Indeed, we knew very little but that was part of the magic. We were children then, simply pretending.
20 years later, we watched each other's children frolic on the sand and splash through the cool lake water - their own kind of magic. Dreams we didn't know we had, come true.

Around us, chatted other friends  from our separate and shared lives. All of us asking each other, "Are you still in touch with So-and-So?" and "Whatever happened to Whatshername?" Slowly but surely, with lots of laughter, we filled in the bigger gaps left by time and distance.

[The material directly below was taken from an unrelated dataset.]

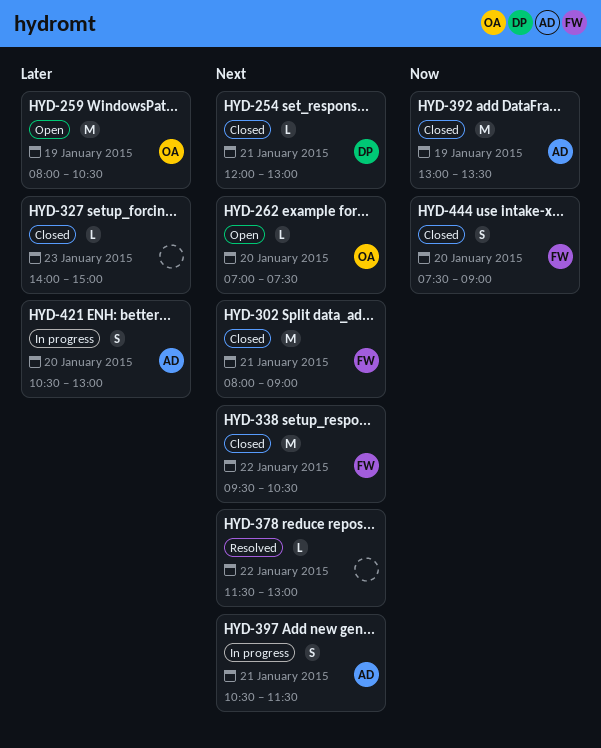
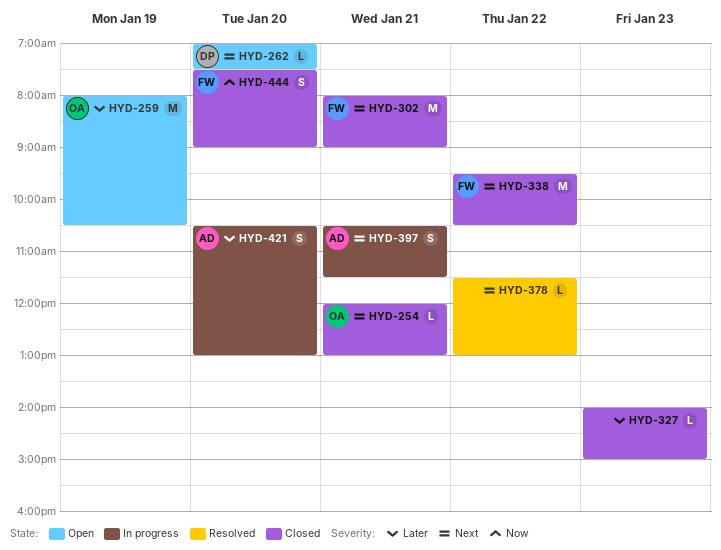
HYD-254, owner: DP -> OA
HYD-262, owner: OA -> DP
HYD-392: present -> none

Sarah and Becky, Kristian's prom date and once-upon-a-time-crush, respectively, have been in my life since grade school. Our stories are woven together in strange and beautiful ways and even though we  communicate mostly through Facebook these days, I believe that we will always be connected. At least, I hope so.

Nikki and Katie went to high school with Kristian and while neither was part of my circle, I was on the fringe of both of theirs. Katie, as warm and friendly as her younger self, is in touch with practically everybody, it seems. And what she didn't know, still vibrant and funny Nikki did. T'was a delightful way to catch-up on the goings-on around town.

Sitting with them all, I realized that this is the real gift of small-town life: that there will always be people who knew you before you knew you.  That old friends are the best keepers of childhood dreams and that it feels good to spend time in the past, especially if  you spent it with good people.

And I did. Then....and now.

Thanks to Kristian, Sarah, Becky, Nikki and Katie for the gifts of time - past and present - and of friendship - then, now and in the future.

 Let's not let another 20 years go by between visits, OK?

And you? Who do you miss?


  1. This comment has been removed by the author.

  2. So lucky to have been crushed on by such a wonderful guy. I do know I'm blessed.

  3. Hi Liz, it must be a very precious moment. Gathering with old friends :) How I wish i can meet my old friends too, but it is difficult for me now because I live quite far from them.
    Indeed we must treasure friendship :)


  4. My past is a lot the same! I grew up in a small town and still see several of my life long friends. Small town people feel like family.

  5. Liz,
    great post!
    I love the line, "people who knew you before YOU knew you."
    I'm lucky enough to still have my bestie that I've had since kindergarten.
    She knows me like no other because she's been there, done that, with me.
    I think that's where facebook is so great too. It allows us to stay in touch or get back in touch with old friends (at least those we want to)
    what a lovely post so glad you were able to have a great reunion.